Well. I’ve decided I really hate this job. The place is so disorganized, with so many newly hired people–it’s like the blind leading the blind in my department. The work is piling up on my desk and in my inbox and half of the stuff– I don’t even know what to do with it!
I may or may not finish out the week. I will see how my Wednesday goes. Everything depends on my mood. Fuck.
I wish I were more like I used to be. I used to be so committed. I used to have something to prove to myself and to others.
Now, I seem to care so much about whether I am comfortable. Whether the job is a good fit. Since when did that ever matter before?
Since I started working for myself.
I am realizing that I can’t simply turn back the clock. I have this job now, similar to what I was doing before and all the benefits I had before, albeit for a little less pay.
The missing element is that gung-ho attitude. That can-do, go-to girl that has simply left me. There are other jobs out there and I know it. I had health insurance for nine years and we never even used it.
I just can’t seem to get it up for the game. The facade doesn’t shield my identity anymore. It’s just a cheap, plastic mask.
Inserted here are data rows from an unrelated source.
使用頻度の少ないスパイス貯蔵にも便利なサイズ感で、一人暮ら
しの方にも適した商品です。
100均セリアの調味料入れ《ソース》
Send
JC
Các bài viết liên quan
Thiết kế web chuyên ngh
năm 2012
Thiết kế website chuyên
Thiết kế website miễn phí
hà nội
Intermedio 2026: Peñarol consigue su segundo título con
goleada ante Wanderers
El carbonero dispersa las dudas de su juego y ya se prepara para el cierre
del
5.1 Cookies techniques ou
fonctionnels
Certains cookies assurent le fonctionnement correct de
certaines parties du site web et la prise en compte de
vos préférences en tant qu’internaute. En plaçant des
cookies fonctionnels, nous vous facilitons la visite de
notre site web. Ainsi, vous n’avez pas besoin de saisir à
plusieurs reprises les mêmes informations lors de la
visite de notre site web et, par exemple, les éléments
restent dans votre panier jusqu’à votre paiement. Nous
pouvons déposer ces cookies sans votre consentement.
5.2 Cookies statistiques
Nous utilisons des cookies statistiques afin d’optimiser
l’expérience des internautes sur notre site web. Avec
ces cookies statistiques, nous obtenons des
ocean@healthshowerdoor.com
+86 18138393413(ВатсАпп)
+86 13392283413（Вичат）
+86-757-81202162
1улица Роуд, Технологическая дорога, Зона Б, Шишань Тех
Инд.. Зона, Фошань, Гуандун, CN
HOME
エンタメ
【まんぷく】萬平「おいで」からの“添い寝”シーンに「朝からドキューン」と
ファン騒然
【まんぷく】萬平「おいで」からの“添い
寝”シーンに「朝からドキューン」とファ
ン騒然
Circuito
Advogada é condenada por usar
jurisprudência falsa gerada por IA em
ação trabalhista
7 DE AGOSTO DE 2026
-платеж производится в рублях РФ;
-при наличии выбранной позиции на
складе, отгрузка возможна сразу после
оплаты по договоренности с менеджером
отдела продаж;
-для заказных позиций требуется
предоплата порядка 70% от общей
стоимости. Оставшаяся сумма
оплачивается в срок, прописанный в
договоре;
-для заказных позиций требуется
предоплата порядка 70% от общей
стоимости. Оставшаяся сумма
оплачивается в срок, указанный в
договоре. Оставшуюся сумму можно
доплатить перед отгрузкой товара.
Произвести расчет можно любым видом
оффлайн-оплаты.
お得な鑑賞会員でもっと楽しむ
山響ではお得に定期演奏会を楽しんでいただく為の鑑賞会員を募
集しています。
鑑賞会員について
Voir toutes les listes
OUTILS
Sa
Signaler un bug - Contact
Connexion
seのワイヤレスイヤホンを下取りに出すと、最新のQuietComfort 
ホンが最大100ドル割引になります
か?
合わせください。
The job I held before in this field I did for ten years and I never even liked the job. In fact I would spend the weekends bitching about the job. What the fuck am I doing back in this field? Some kind of self-punishment? Am I doing penance for being “bad” girl? For squandering my free time–allowing myself to become the devil’s plaything?
Or am I way too hard on myself?
I am feeling lost at the moment. I know I will figure this out by the weekend, but in the moment I am at loose ends. Fuck.